**Task to complete**
The answer must consist of every line below that holds the word "giúp".

+---+

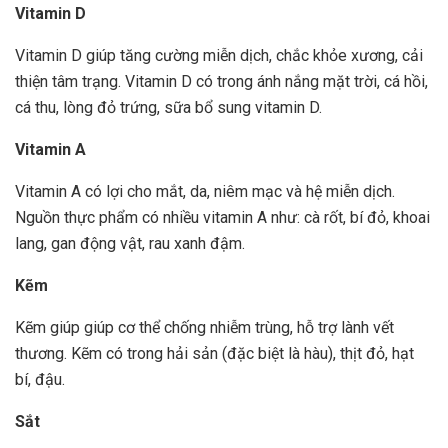
Vitamin D
Vitamin D giúp tăng cường miễn dịch, chắc khỏe xương, cải
thiện tâm trạng. Vitamin D có trong ánh nắng mặt trời, cá hồi,
cá thu, lòng đỏ trứng, sữa bổ sung vitamin D.
Vitamin A
Vitamin A có lợi cho mắt, da, niêm mạc và hệ miễn dịch.
Nguồn thực phẩm có nhiều vitamin A như: cà rốt, bí đỏ, khoai
lang, gan động vật, rau xanh đậm.
Kẽm
Kẽm giúp giúp cơ thể chống nhiễm trùng, hỗ trợ lành vết
thương. Kẽm có trong hải sản (đặc biệt là hàu), thịt đỏ, hạt
bí, đậu.
Sắt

+---+

**Task output**
Vitamin D giúp tăng cường miễn dịch, chắc khỏe xương, cải
Kẽm giúp giúp cơ thể chống nhiễm trùng, hỗ trợ lành vết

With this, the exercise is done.